Could you reproduce the listing below, renaming "accurate financial records" to "precise financial records" everywhere and changing nothing else? Leave the pictures out.

> [Collected data]
__________________________________________________

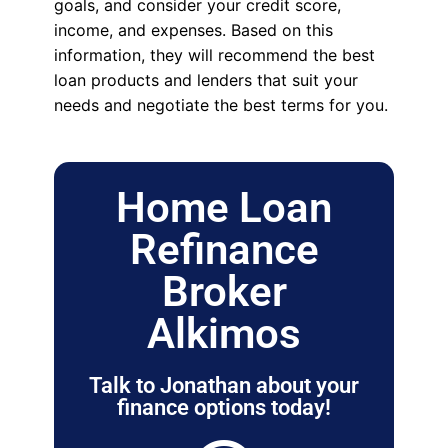
goals, and consider your credit score,
income, and expenses. Based on this
information, they will recommend the best
loan products and lenders that suit your
needs and negotiate the best terms for you.
Home Loan
Refinance
Broker
Alkimos
Talk to Jonathan about your
finance options today!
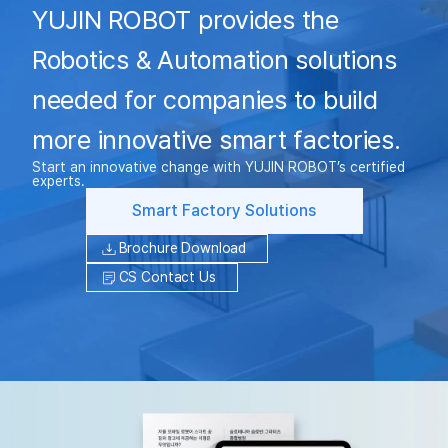
YUJIN ROBOT provides the
Robotics & Automation solutions
needed for companies to build
more innovative smart factories.
Start an innovative change with YUJIN ROBOT’s certified
experts.
Smart Factory Solutions
Brochure Download
CS Contact Us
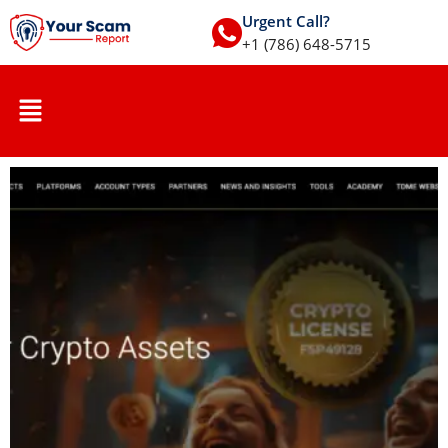
Urgent Call?
+1 (786) 648-5715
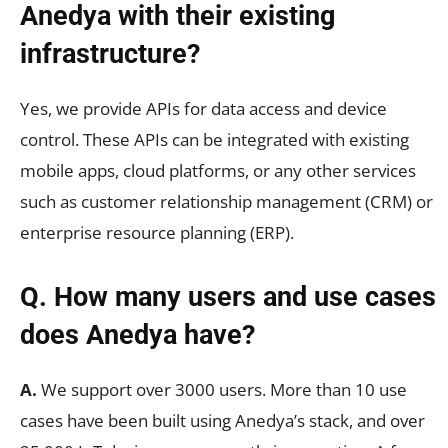
Anedya with their existing
infrastructure?
Yes, we provide APIs for data access and device
control. These APIs can be integrated with existing
mobile apps, cloud platforms, or any other services
such as customer relationship management (CRM) or
enterprise resource planning (ERP).
Q. How many users and use cases
does Anedya have?
A.
We support over 3000 users. More than 10 use
cases have been built using Anedya’s stack, and over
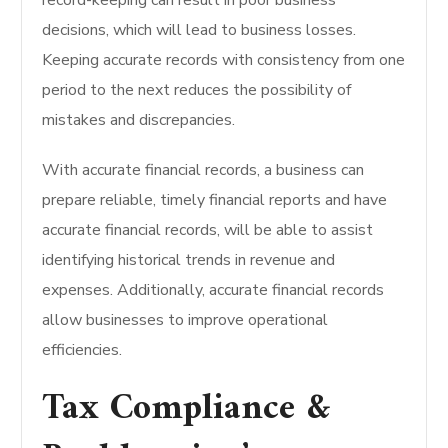
record-keeping can result in poor business
decisions, which will lead to business losses.
Keeping accurate records with consistency from one
period to the next reduces the possibility of
mistakes and discrepancies.
With accurate financial records, a business can
prepare reliable, timely financial reports and have
accurate financial records, will be able to assist
identifying historical trends in revenue and
expenses. Additionally, accurate financial records
allow businesses to improve operational
efficiencies.
Tax Compliance &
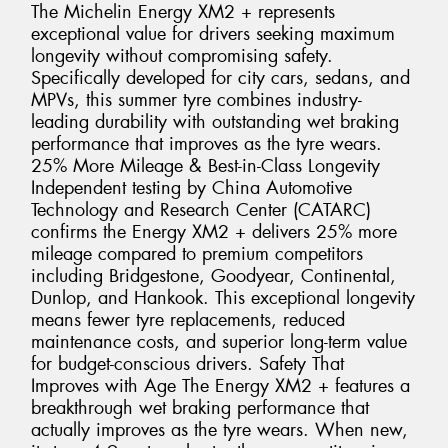
The Michelin Energy XM2 + represents
exceptional value for drivers seeking maximum
longevity without compromising safety.
Specifically developed for city cars, sedans, and
MPVs, this summer tyre combines industry-
leading durability with outstanding wet braking
performance that improves as the tyre wears.
25% More Mileage & Best-in-Class Longevity
Independent testing by China Automotive
Technology and Research Center (CATARC)
confirms the Energy XM2 + delivers 25% more
mileage compared to premium competitors
including Bridgestone, Goodyear, Continental,
Dunlop, and Hankook. This exceptional longevity
means fewer tyre replacements, reduced
maintenance costs, and superior long-term value
for budget-conscious drivers. Safety That
Improves with Age The Energy XM2 + features a
breakthrough wet braking performance that
actually improves as the tyre wears. When new,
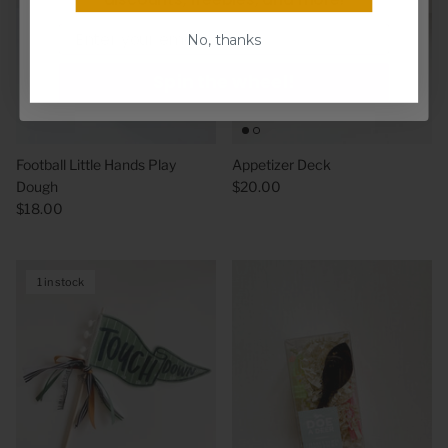
Email
No, thanks
Spin the wheel!
Football Little Hands Play
Appetizer Deck
Dough
$20.00
$18.00
1 in stock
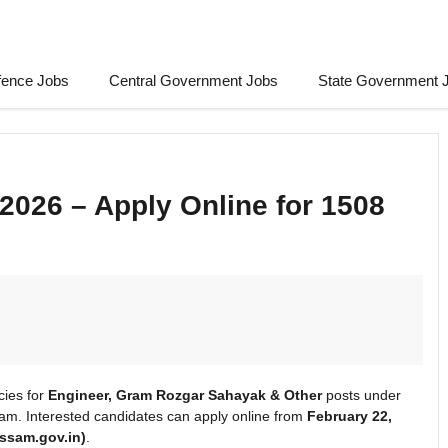
fence Jobs
Central Government Jobs
State Government 
026 – Apply Online for 1508
ies for
Engineer, Gram Rozgar Sahayak & Other
posts under
m. Interested candidates can apply online from
February 22,
assam.gov.in)
.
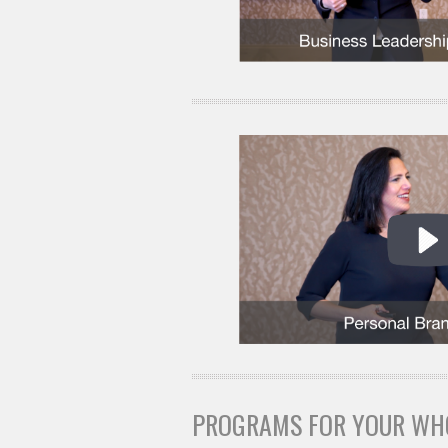
PROGRAMS FOR YOUR WH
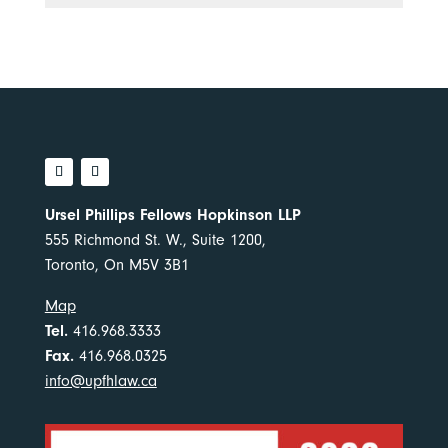
Ursel Phillips Fellows Hopkinson LLP
555 Richmond St. W., Suite 1200,
Toronto, On M5V 3B1
Map
Tel.
416.968.3333
Fax.
416.968.0325
info@upfhlaw.ca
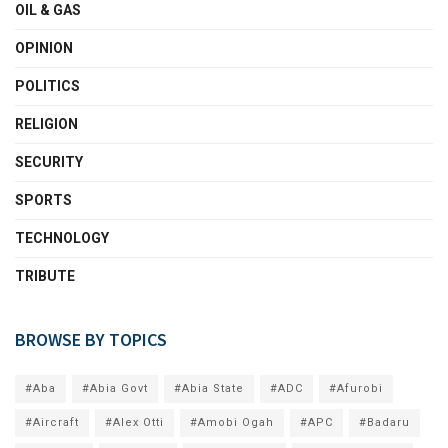
OIL & GAS
OPINION
POLITICS
RELIGION
SECURITY
SPORTS
TECHNOLOGY
TRIBUTE
BROWSE BY TOPICS
#Aba
#Abia Govt
#Abia State
#ADC
#Afurobi
#Aircraft
#Alex Otti
#Amobi Ogah
#APC
#Badaru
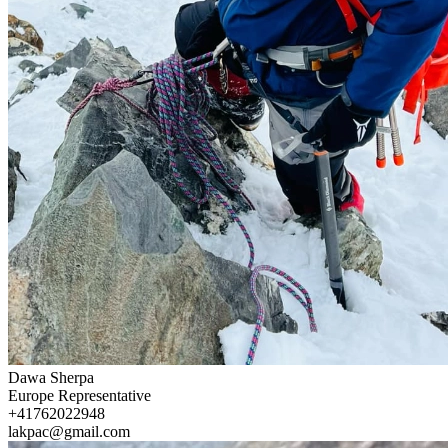
Dawa Sherpa
Europe Representative
+41762022948
lakpac@gmail.com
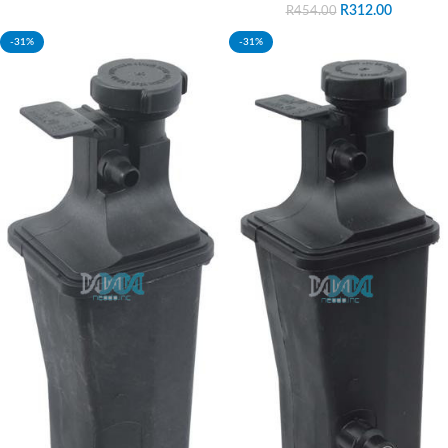
R
312.00
R
454.00
-31%
-31%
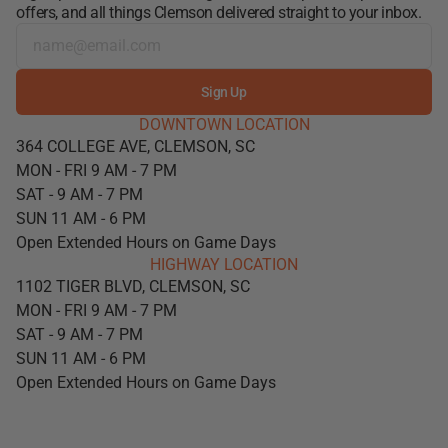
offers, and all things Clemson delivered straight to your inbox.
Sign Up
DOWNTOWN LOCATION
364 COLLEGE AVE, CLEMSON, SC
MON - FRI 9 AM - 7 PM
SAT - 9 AM - 7 PM
SUN 11 AM - 6 PM
Open Extended Hours on Game Days
HIGHWAY LOCATION
1102 TIGER BLVD, CLEMSON, SC
MON - FRI 9 AM - 7 PM
SAT - 9 AM - 7 PM
SUN 11 AM - 6 PM
Open Extended Hours on Game Days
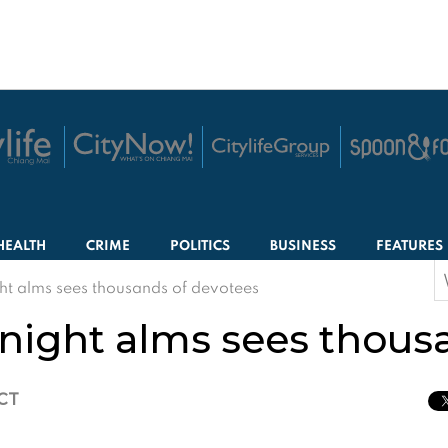
HEALTH
CRIME
POLITICS
BUSINESS
FEATURES
S
t alms sees thousands of devotees
f
ight alms sees thousa
ICT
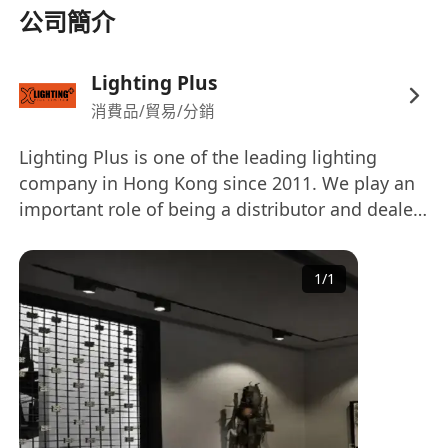
公司簡介
Lighting Plus
消費品/貿易/分銷
Lighting Plus is one of the leading lighting
company in Hong Kong since 2011. We play an
important role of being a distributor and dealer
of different European brands, including
Modular, Kreon, Wever & Ducré, Luci,
1
/
1
Lightgraphix, Lamp, Wila, Orluna, Tokistar,
Rovasi, Eden Design, Oty Light, Belux, Luceplan,
Marset, Lutron, Jung & Hamilton. Our clientele
comes from a wide range of parties, for
examples, the commercial office, hotels,
department stores, shopping arcades, retail
shops, restaurants, hospitals, banks and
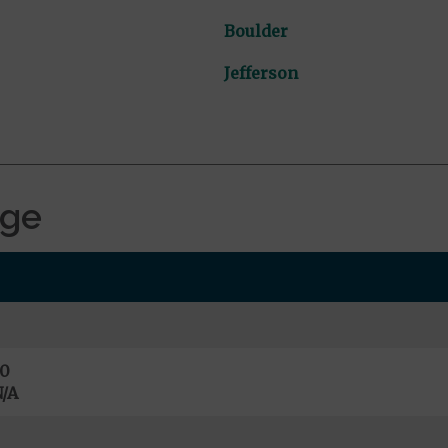
Boulder
Jefferson
age
0
/A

__________________________________________________

> [Written reply]
goals, and consider your credit score,
income, and expenses. Based on this
information, they will recommend the best
loan products and lenders that suit your
needs and negotiate the best terms for you.
Home Loan
Refinance
Broker
Alkimos
Talk to Jonathan about your
finance options today!
YUJIN ROBOT provides the
Robotics & Automation solutions
needed for companies to build
more innovative smart factories.
Start an innovative change with YUJIN ROBOT’s certified
experts.
Smart Factory Solutions
Brochure Download
CS Contact Us
Urgent Call?
+1 (786) 648-5715
Anedya with their existing
infrastructure?
Yes, we provide APIs for data access and device
control. These APIs can be integrated with existing
mobile apps, cloud platforms, or any other services
such as customer relationship management (CRM) or
enterprise resource planning (ERP).
Q. How many users and use cases
does Anedya have?
A.
We support over 3000 users. More than 10 use
cases have been built using Anedya’s stack, and over
record-keeping can result in poor business
decisions, which will lead to business losses.
Keeping accurate records with consistency from one
period to the next reduces the possibility of
mistakes and discrepancies.
With precise financial records, a business can
prepare reliable, timely financial reports and have
precise financial records, will be able to assist
identifying historical trends in revenue and
expenses. Additionally, precise financial records
allow businesses to improve operational
efficiencies.
Tax Compliance &
The Michelin Energy XM2 + represents
exceptional value for drivers seeking maximum
longevity without compromising safety.
Specifically developed for city cars, sedans, and
MPVs, this summer tyre combines industry-
leading durability with outstanding wet braking
performance that improves as the tyre wears.
25% More Mileage & Best-in-Class Longevity
Independent testing by China Automotive
Technology and Research Center (CATARC)
confirms the Energy XM2 + delivers 25% more
mileage compared to premium competitors
including Bridgestone, Goodyear, Continental,
Dunlop, and Hankook. This exceptional longevity
means fewer tyre replacements, reduced
maintenance costs, and superior long-term value
for budget-conscious drivers. Safety That
Improves with Age The Energy XM2 + features a
breakthrough wet braking performance that
actually improves as the tyre wears. When new,
Email
No, thanks
Spin the wheel!
Football Little Hands Play
Appetizer Deck
Dough
$20.00
$18.00
1 in stock
fence Jobs
Central Government Jobs
State Government 
026 – Apply Online for 1508
ies for
Engineer, Gram Rozgar Sahayak & Other
posts under
m. Interested candidates can apply online from
February 22,
assam.gov.in)
.
PROGRAMS FOR YOUR WH
Ursel Phillips Fellows Hopkinson LLP
555 Richmond St. W., Suite 1200,
Toronto, On M5V 3B1
Map
Tel.
416.968.3333
Fax.
416.968.0325
info@upfhlaw.ca
OIL & GAS
OPINION
POLITICS
RELIGION
SECURITY
SPORTS
TECHNOLOGY
TRIBUTE
BROWSE BY TOPICS
#Aba
#Abia Govt
#Abia State
#ADC
#Afurobi
#Aircraft
#Alex Otti
#Amobi Ogah
#APC
#Badaru
Dawa Sherpa
Europe Representative
+41762022948
lakpac@gmail.com
R
312.00
R
454.00
-31%
-31%
offers, and all things Clemson delivered straight to your inbox.
Sign Up
DOWNTOWN LOCATION
364 COLLEGE AVE, CLEMSON, SC
MON - FRI 9 AM - 7 PM
SAT - 9 AM - 7 PM
SUN 11 AM - 6 PM
Open Extended Hours on Game Days
HIGHWAY LOCATION
1102 TIGER BLVD, CLEMSON, SC
MON - FRI 9 AM - 7 PM
SAT - 9 AM - 7 PM
SUN 11 AM - 6 PM
Open Extended Hours on Game Days
HEALTH
CRIME
POLITICS
BUSINESS
FEATURES
S
t alms sees thousands of devotees
f
ight alms sees thousa
ICT
公司簡介
Lighting Plus
消費品/貿易/分銷
Lighting Plus is one of the leading lighting
company in Hong Kong since 2011. We play an
important role of being a distributor and dealer
of different European brands, including
Modular, Kreon, Wever & Ducré, Luci,
1
/
1
Lightgraphix, Lamp, Wila, Orluna, Tokistar,
Rovasi, Eden Design, Oty Light, Belux, Luceplan,
Marset, Lutron, Jung & Hamilton. Our clientele
comes from a wide range of parties, for
examples, the commercial office, hotels,
department stores, shopping arcades, retail
shops, restaurants, hospitals, banks and
Boulder
Jefferson
age
0
/A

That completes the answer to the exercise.